For lower-level decisions making prototypes might be superfluous. In this case, I would recommend writing Architecture Decision Record and spending some time filling each part of such document thoroughly. This will make you consider the context, the consequences, and the alternatives for the solution you are going to propose. The Architecture Decision Record you create could be then reviewed and discussed by other team members. The discussion might enhance the proposed solution or point to the downside you might miss. Furthermore, when the decision is accepted, you will have a ready-made artifact to put into the system documentation.
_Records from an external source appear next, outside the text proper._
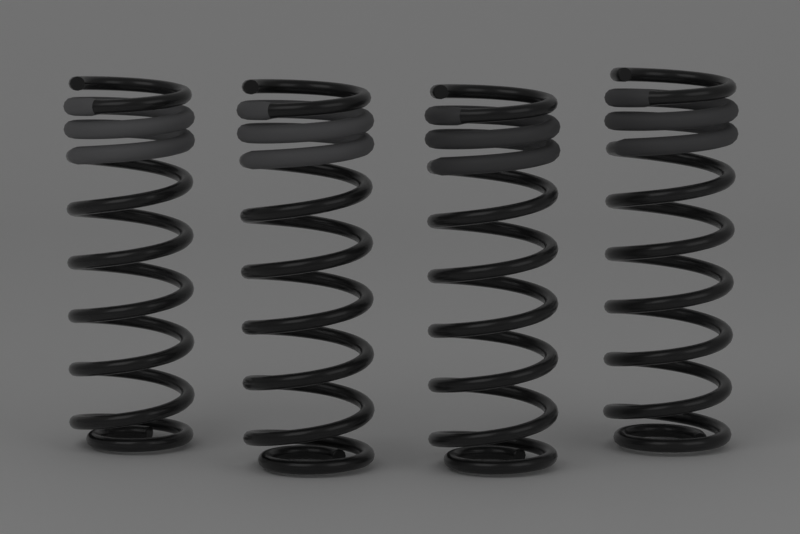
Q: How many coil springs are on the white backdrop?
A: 4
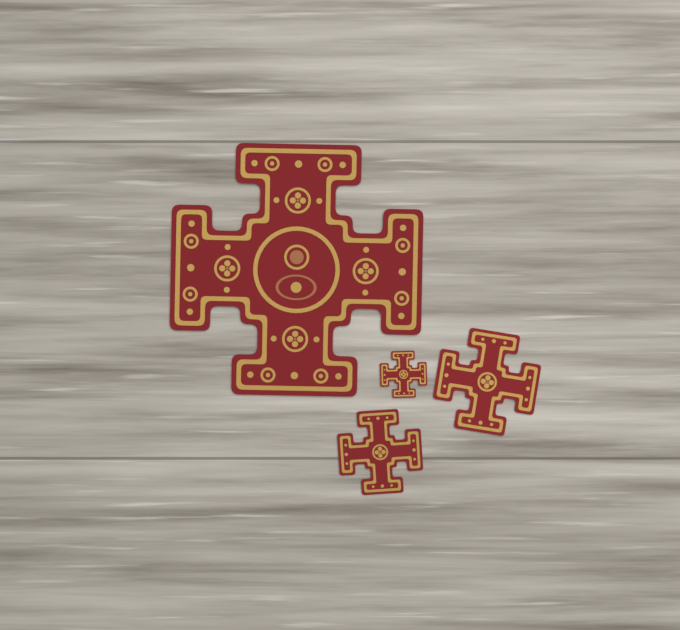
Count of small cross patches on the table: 3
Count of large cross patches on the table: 1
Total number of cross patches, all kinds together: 4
In the long run, a proper set of metrics is very helpful. It allows to assess if the decisions the team makes are leading the project in the right direction. Both technical and business metrics can be used. The development of the proper set of metrics is distinctive to each project. The team should choose the metrics to watch based on the business requirements to make them relevant. This will ensure, that the development team’s goals are aligned with the business goals. As a result, decisions made by the development team will be beneficial to the business, even though the customer may not be aware of them.

Conclusion

Making decisions regarding the created system is not only the responsibility of an architect. It is an obligation of anyone who contributes code to the project. As a result, the decisions should be made consciously. Their consequences should be well understood and accepted by the team.

Beware of decisions influenced by the community hype for particular solutions or technologies. Usually, they may lead to disasters and lots of Don’t use technology X articles. I’m not against using new or popular technologies. However, brand new technologies hardly ever advertise the problems they may bring into the project, emphasizing the problems they solve only. Sometimes the implications might not be known yet in the case of bleeding-edge technologies. Thus, be careful. In large-scale projects, planned for a long time, hype-driven can be a reason for a catastrophic failure.